- **Task statement**: Every line of the data below should be retyped exactly, with no images carried over.

━━━ Data for this exercise ━━━

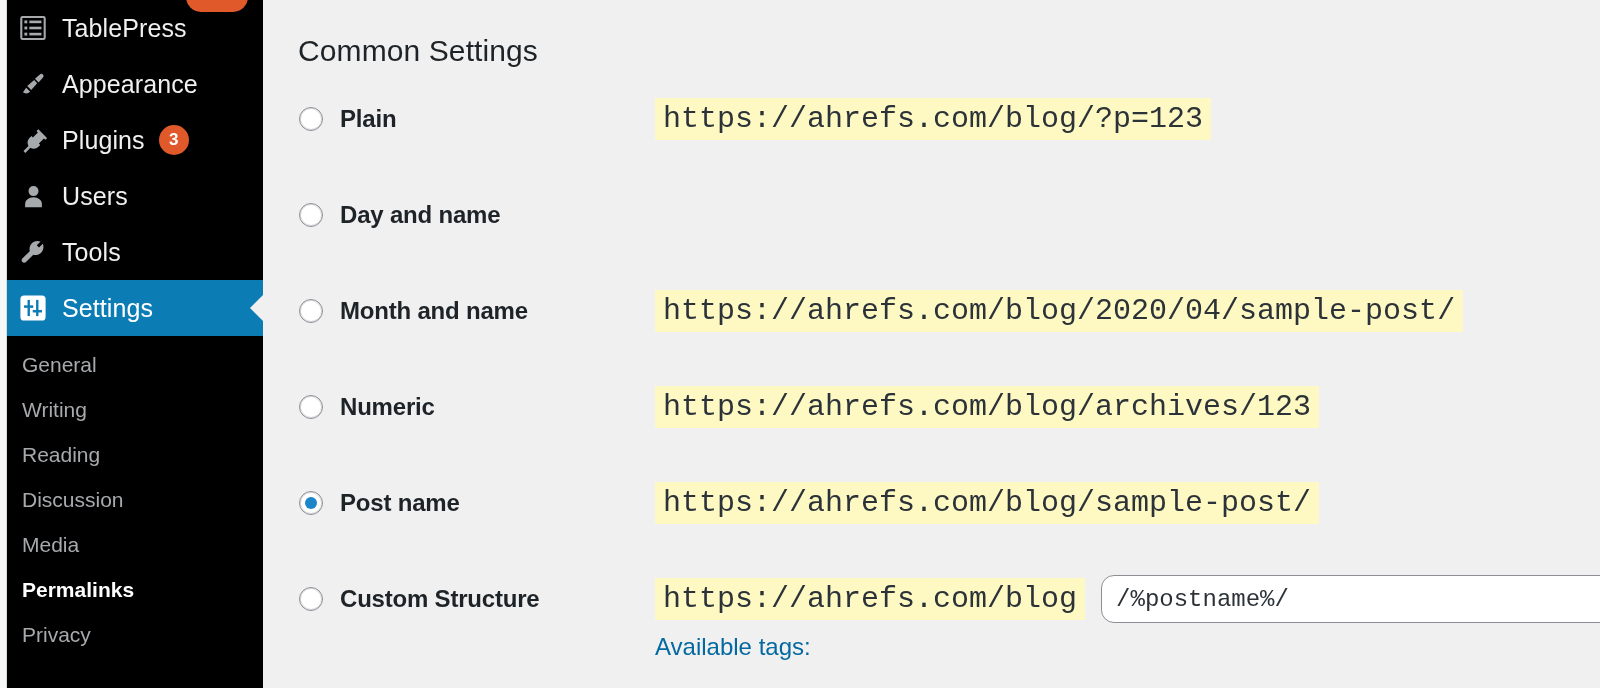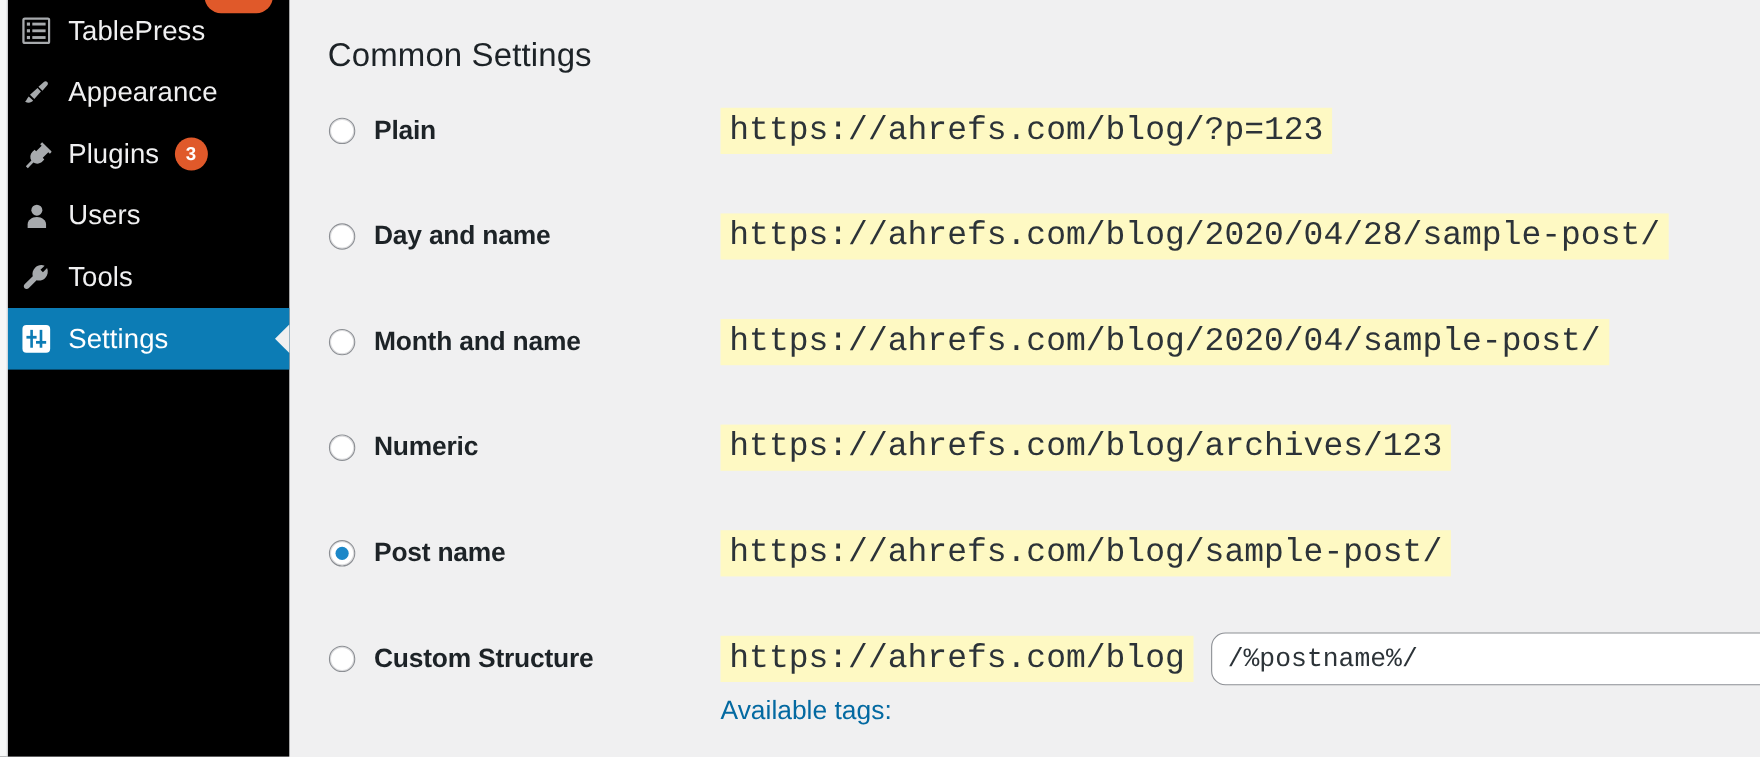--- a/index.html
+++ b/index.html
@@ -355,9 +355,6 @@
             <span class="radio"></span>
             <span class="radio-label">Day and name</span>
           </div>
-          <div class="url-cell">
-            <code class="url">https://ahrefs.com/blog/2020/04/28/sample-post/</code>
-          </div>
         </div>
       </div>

━━━

- **Solution for this problem**:
--- a/index.html
+++ b/index.html
@@ -355,9 +355,6 @@
             <span class="radio"></span>
             <span class="radio-label">Day and name</span>
           </div>
-          <div class="url-cell">
-            <code class="url">https://ahrefs.com/blog/2020/04/28/sample-post/</code>
-          </div>
         </div>
       </div>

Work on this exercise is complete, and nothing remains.